WHAT NEEDS TO BE DONE: Which of the lines in the data below contain the string "oriented"? Copy each of them.

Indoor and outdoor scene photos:
_____
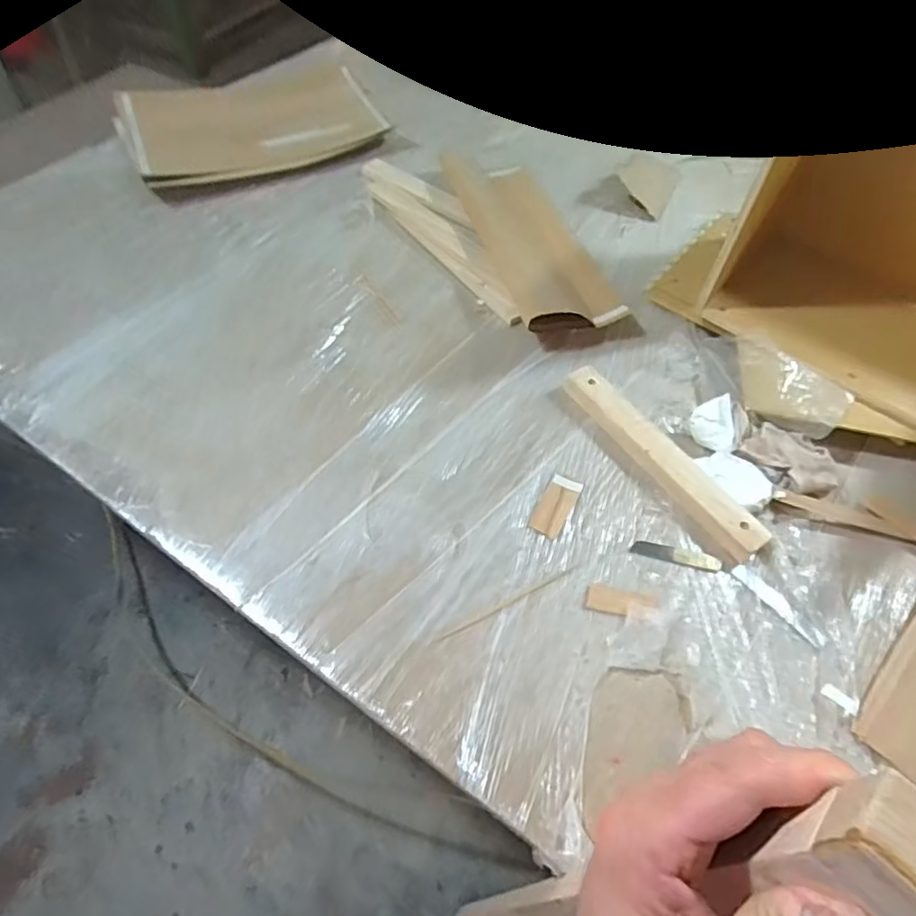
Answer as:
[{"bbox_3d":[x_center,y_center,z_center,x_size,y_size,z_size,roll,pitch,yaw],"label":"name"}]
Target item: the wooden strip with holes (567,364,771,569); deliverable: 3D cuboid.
[{"bbox_3d":[0.232,0.000,0.705,0.047,0.027,0.286,-28,60,-22],"label":"wooden strip with holes"}]

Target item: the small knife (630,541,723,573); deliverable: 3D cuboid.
[{"bbox_3d":[0.230,0.102,0.636,0.091,0.004,0.020,14,54,7],"label":"small knife"}]

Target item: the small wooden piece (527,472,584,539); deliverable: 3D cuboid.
[{"bbox_3d":[0.107,0.052,0.662,0.035,0.005,0.080,25,56,14],"label":"small wooden piece"}]

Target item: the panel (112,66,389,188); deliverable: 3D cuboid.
[{"bbox_3d":[-0.339,-0.584,1.020,0.451,0.072,0.247,-31,62,-23],"label":"panel"}]

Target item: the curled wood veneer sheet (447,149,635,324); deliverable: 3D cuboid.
[{"bbox_3d":[0.105,-0.346,0.918,0.169,0.043,0.431,-11,55,-11],"label":"curled wood veneer sheet"}]

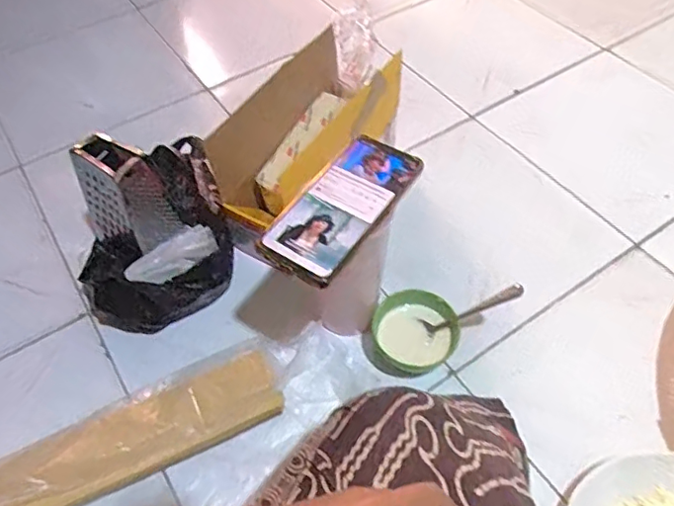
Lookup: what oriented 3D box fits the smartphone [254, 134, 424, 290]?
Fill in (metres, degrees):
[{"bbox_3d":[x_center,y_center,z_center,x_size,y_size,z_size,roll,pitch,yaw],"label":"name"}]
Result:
[{"bbox_3d":[0.007,-0.044,0.498,0.076,0.011,0.164,29,60,21],"label":"smartphone"}]

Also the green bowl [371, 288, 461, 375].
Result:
[{"bbox_3d":[0.087,0.090,0.619,0.092,0.042,0.087,27,60,20],"label":"green bowl"}]

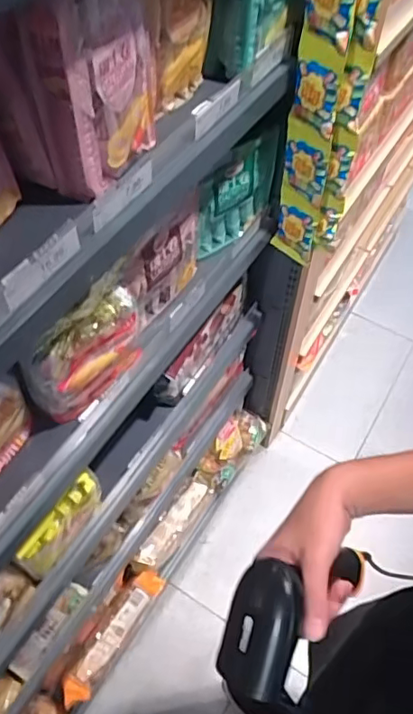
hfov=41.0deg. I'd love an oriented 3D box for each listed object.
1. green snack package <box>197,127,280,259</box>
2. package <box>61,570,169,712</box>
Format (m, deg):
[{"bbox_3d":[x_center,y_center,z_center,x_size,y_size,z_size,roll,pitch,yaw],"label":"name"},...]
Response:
[{"bbox_3d":[0.049,-0.270,0.925,0.177,0.185,0.021,-39,64,-23],"label":"green snack package"},{"bbox_3d":[-0.210,0.625,1.253,0.072,0.083,0.309,27,61,17],"label":"package"}]

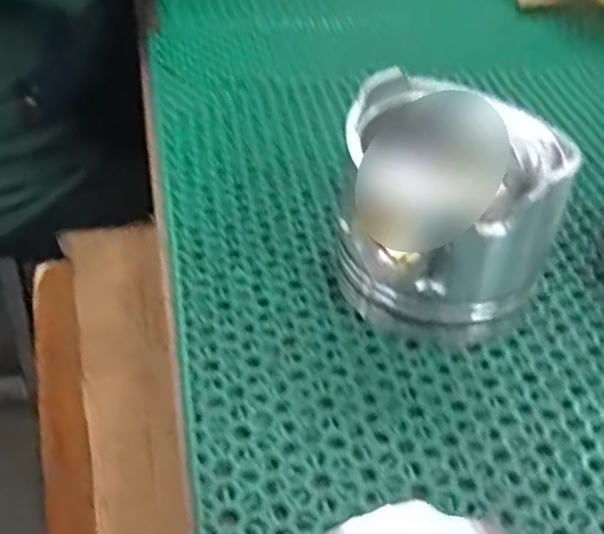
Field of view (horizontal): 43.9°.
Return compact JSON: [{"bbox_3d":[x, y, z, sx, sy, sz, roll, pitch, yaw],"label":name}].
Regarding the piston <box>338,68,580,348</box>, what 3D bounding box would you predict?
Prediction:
[{"bbox_3d":[0.076,-0.033,0.395,0.104,0.108,0.104,8,42,6],"label":"piston"}]

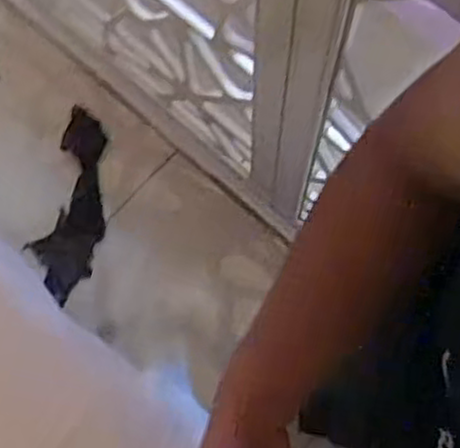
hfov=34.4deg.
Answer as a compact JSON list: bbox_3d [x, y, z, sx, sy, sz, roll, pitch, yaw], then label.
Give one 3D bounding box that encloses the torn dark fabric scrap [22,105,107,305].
[{"bbox_3d":[-0.294,-0.043,1.413,0.125,0.022,0.360,12,74,5],"label":"torn dark fabric scrap"}]

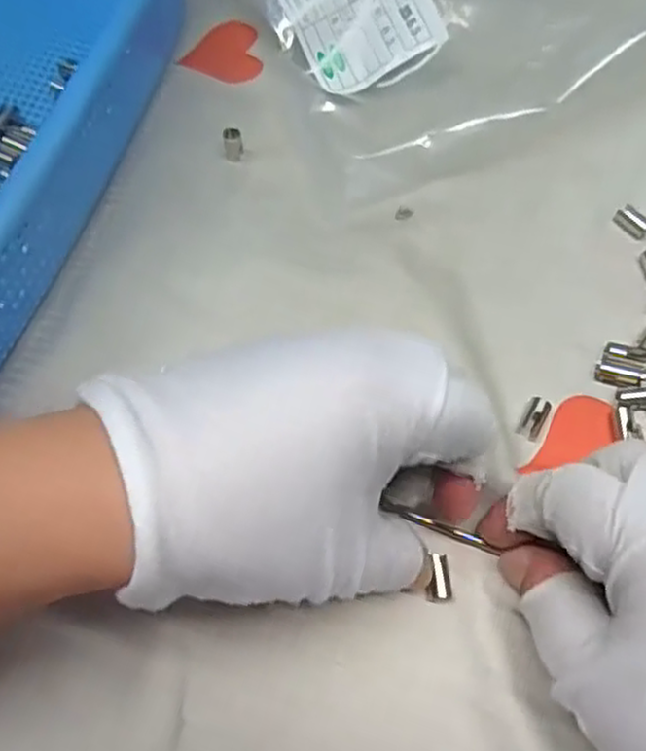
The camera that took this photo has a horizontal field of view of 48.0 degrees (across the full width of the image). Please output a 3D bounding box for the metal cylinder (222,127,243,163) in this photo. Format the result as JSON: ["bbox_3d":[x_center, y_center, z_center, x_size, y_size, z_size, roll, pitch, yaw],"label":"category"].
[{"bbox_3d":[-0.039,-0.100,0.314,0.008,0.013,0.007,-16,68,-6],"label":"metal cylinder"}]

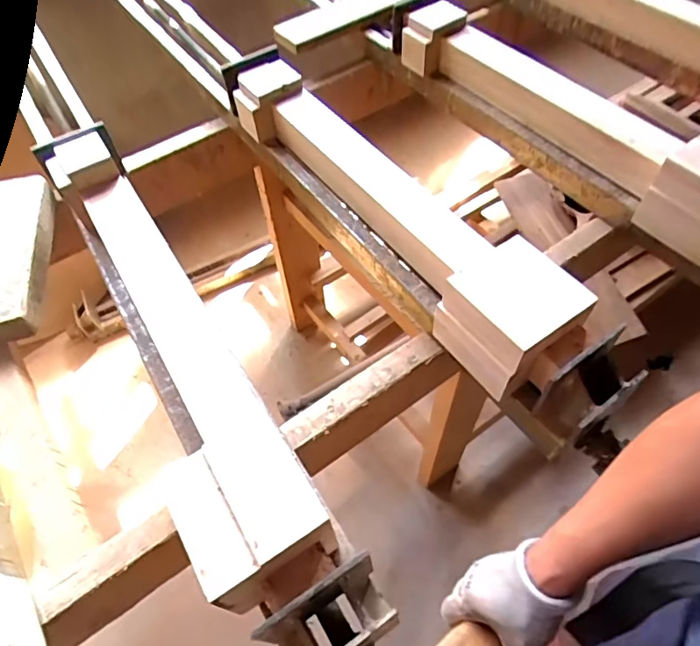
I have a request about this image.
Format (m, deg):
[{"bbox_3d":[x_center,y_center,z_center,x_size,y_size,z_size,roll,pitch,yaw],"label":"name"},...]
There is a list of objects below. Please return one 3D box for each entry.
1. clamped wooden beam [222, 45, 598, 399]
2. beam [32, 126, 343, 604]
[{"bbox_3d":[0.030,-0.190,0.741,0.134,0.106,0.721,-31,58,-17],"label":"clamped wooden beam"},{"bbox_3d":[-0.229,-0.011,0.618,0.111,0.108,0.685,-28,57,-15],"label":"beam"}]

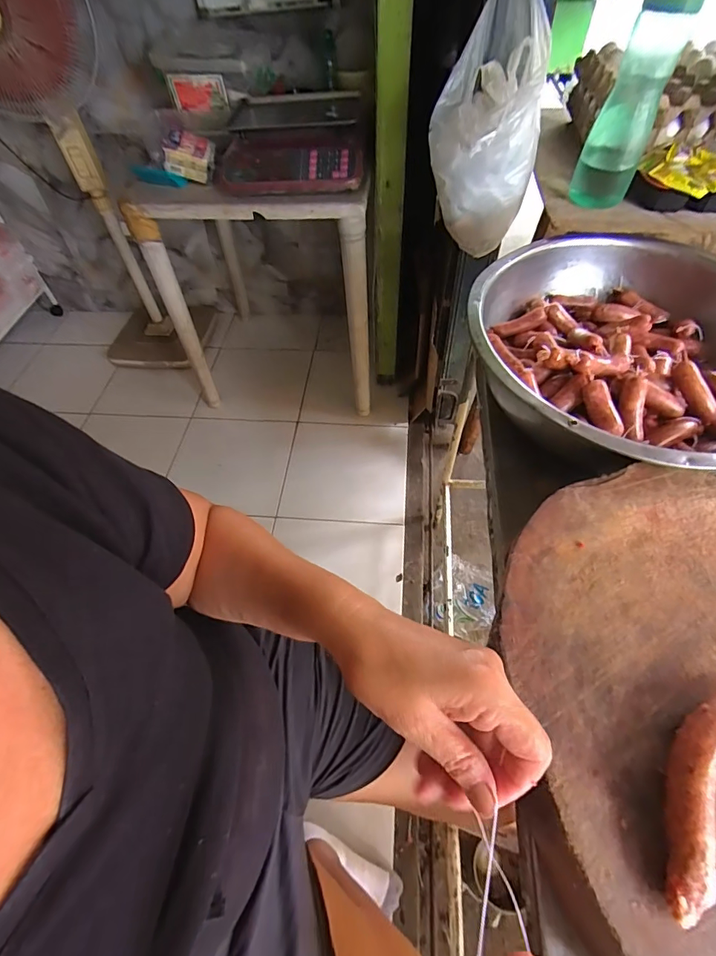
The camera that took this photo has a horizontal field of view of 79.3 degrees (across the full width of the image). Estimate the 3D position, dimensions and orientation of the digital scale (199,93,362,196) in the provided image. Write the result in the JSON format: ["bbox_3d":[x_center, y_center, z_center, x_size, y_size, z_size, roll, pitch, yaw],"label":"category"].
[{"bbox_3d":[-0.171,-0.784,1.006,0.365,0.116,0.299,-3,55,1],"label":"digital scale"}]

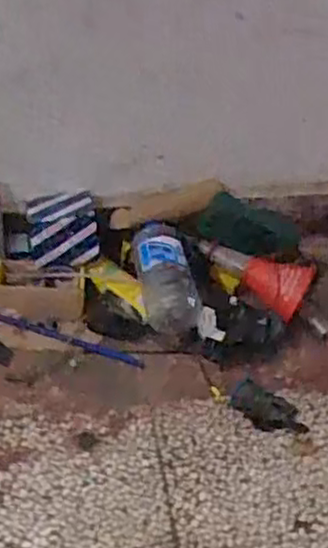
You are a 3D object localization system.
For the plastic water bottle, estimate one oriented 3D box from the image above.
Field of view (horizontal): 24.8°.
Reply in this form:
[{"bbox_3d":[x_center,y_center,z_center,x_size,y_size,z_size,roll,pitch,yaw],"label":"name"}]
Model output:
[{"bbox_3d":[0.001,0.005,1.329,0.096,0.077,0.203,-13,85,-17],"label":"plastic water bottle"}]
_____
COMPLETED EXERCISE:
Lookup: what oriented 3D box fits the smartphone [254, 134, 424, 290]?
hfov=41.0deg. I'd love an oriented 3D box for each listed object.
For the plastic water bottle, estimate one oriented 3D box from the image above.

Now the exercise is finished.